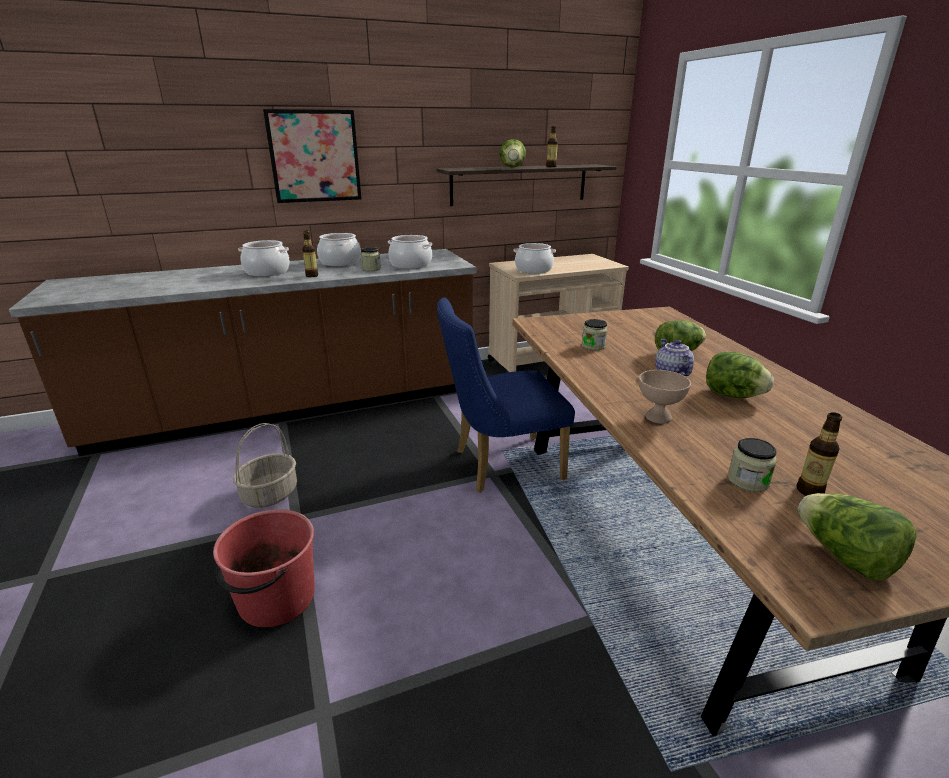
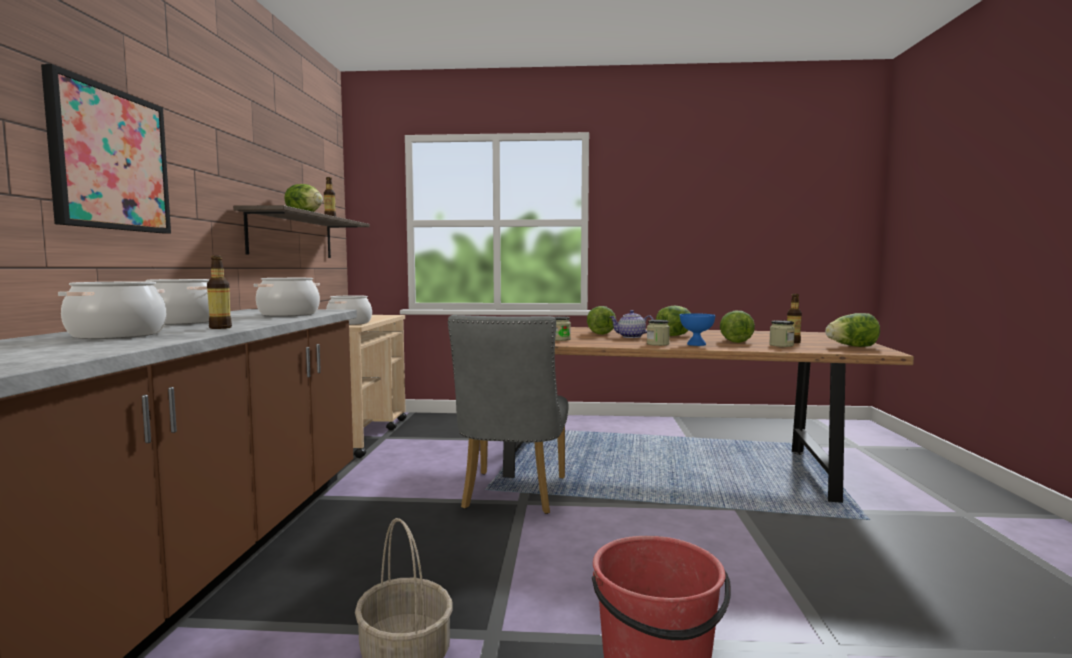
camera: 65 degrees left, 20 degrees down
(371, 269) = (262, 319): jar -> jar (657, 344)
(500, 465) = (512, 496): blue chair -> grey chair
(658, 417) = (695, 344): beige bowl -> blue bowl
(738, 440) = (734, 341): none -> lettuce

---

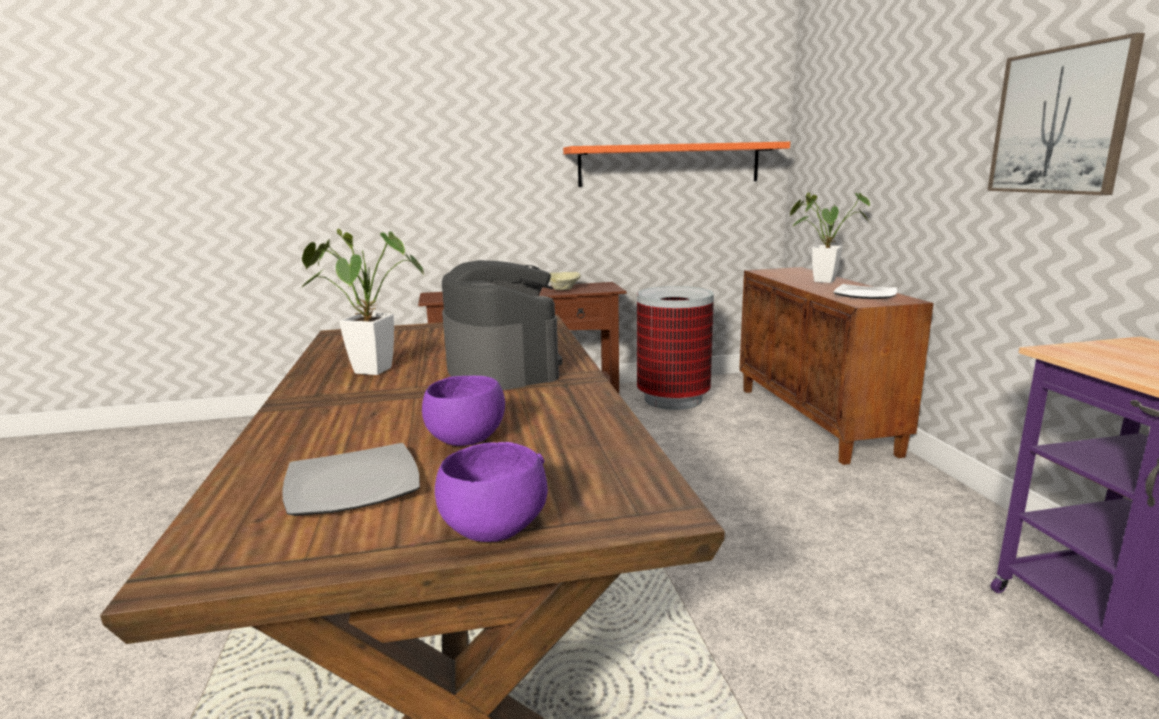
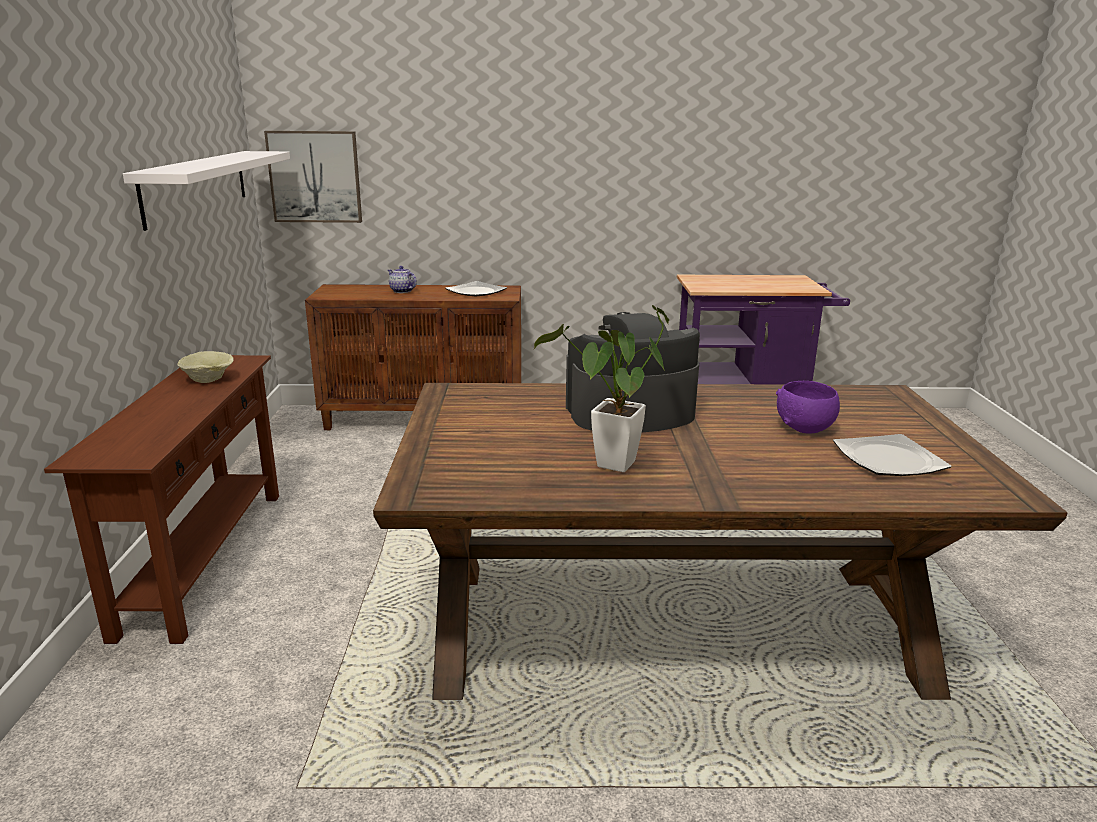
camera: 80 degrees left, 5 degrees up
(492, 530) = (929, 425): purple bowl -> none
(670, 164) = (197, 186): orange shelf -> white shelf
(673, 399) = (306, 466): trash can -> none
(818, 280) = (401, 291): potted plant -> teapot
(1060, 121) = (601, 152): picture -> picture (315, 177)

■ The task ■
Everything from the line containing "camera: 80 degrees left, 5 degrees up" through the line containing "(1060, 121) = (601, 152): picture" in the material above should be retyped exactly, both ends included, and nothing more.

■ Exercise output ■
camera: 80 degrees left, 5 degrees up
(492, 530) = (929, 425): purple bowl -> none
(670, 164) = (197, 186): orange shelf -> white shelf
(673, 399) = (306, 466): trash can -> none
(818, 280) = (401, 291): potted plant -> teapot
(1060, 121) = (601, 152): picture -> picture (315, 177)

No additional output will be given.